* Goal of the exercise: Write the next part of the London restaurant guide below, picking up right after its last sentence.

* Extract:
◆ ◆ ◆ ◆

Each spring, Wharton and her family go foraging for wild garlic, which is peppered throughout the menu: last season, in the form of pork bao and sesame noodles, and this year, with crystal steamed dumplings that carry their garlic flavour with white scallop meat and roe. Balancing a dumpling is a careful art at My Neighbours: for every bite of scallop is a crunch of celery; for every whiff of garlic, a hint of dried shrimp. What results is a lighter, more aromatic take on the ingredient — but one with no less of a punch. Vegetarians will enjoy the carrot, black bean and wild garlic spring roll that Wharton advises wrapping in one of the accompanying garlic leaves. A chilli and lime Brussels sprout slaw with pickled goji berries helps to keep things fresh. Website; Directions

Bocca di Lupo

12 Archer Street, London W1D 7BB

As far as Soho institutions go, Bocca di Lupo offers something for everyone. Traditional diners will appreciate the fine-dining feel of the main restaurant and classic dishes such as rabbit saltimbocca (a must). Those looking for something different might sit at the counter, sip on vermouth cocktails and order the softshell crab with radicchio and blood orange.

◆ ◆ ◆ ◆

* Information shown:
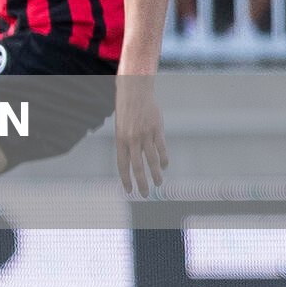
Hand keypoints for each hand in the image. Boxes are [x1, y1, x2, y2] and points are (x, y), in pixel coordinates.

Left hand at [113, 76, 167, 196]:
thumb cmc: (126, 110)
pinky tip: (165, 166)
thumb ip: (126, 143)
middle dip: (141, 182)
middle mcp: (132, 139)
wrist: (135, 92)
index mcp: (120, 139)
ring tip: (158, 184)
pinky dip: (164, 159)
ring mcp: (146, 135)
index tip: (129, 190)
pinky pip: (162, 148)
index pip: (122, 164)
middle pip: (138, 166)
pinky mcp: (157, 130)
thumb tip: (132, 160)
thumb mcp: (120, 127)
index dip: (125, 179)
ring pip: (152, 160)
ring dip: (156, 174)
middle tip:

◆ ◆ ◆ ◆

* Output for this task:
A plate of Bocca di Lupo’s trofie pasta with wild garlic pesto
Bocca di Lupo’s seasonal tributes to wild garlic include its trofie with pesto . . . 

Bocca di Lupo’s wild garlic-stuffed mezzaluna pasta
. . . and its wild garlic-stuffed pansotti in a creamy walnut sauce

Wild garlic is a key feature of the spring menu, and tends to linger on the pasta list. My two favourites are the trofie with wild garlic pesto and crunchy green beans, and the pansotti — fat little triangles of wild garlic-stuffed pasta covered in a creamy walnut sauce. One is fresh and signals summer, the other is a comforting reminder of the winter just gone. Later in the season wild garlic will be featured in pappardelle with morels, rabbit orzotto (a dish similar to risotto that’s made with pearl barley instead of rice) and galletto in panzanella (grilled spring chicken with wild garlic, peas, broad beans and baby gem).

A tip: don’t overindulge on the welcome portion of olives and fresh focaccia. Doing so might prevent you from ordering one of the forno e griglia (oven and grill) options, which include langoustines baked in breadcrumbs and grilled potatoes smothered in a potent wild garlic salsa verde. Sensible diners will still have room for an ice cream from Gelupo, the restaurant’s ice-cream parlour across the road. Unfortunately, I’ve never been able to make it there. Website; Directions

Dorian

105-107 Talbot Road, London W11 2AT

As is often the sign of a good restaurant, you’ll smell Dorian before you see it — a tempting waft of grilled meat that stretches down Talbot Road, one of Notting Hill’s less-trodden streets. The smell is the result of an enormous wood-fired grill that takes pride of place in the restaurant’s open kitchen, where sharing steaks sizzle next to gigantic pork chops.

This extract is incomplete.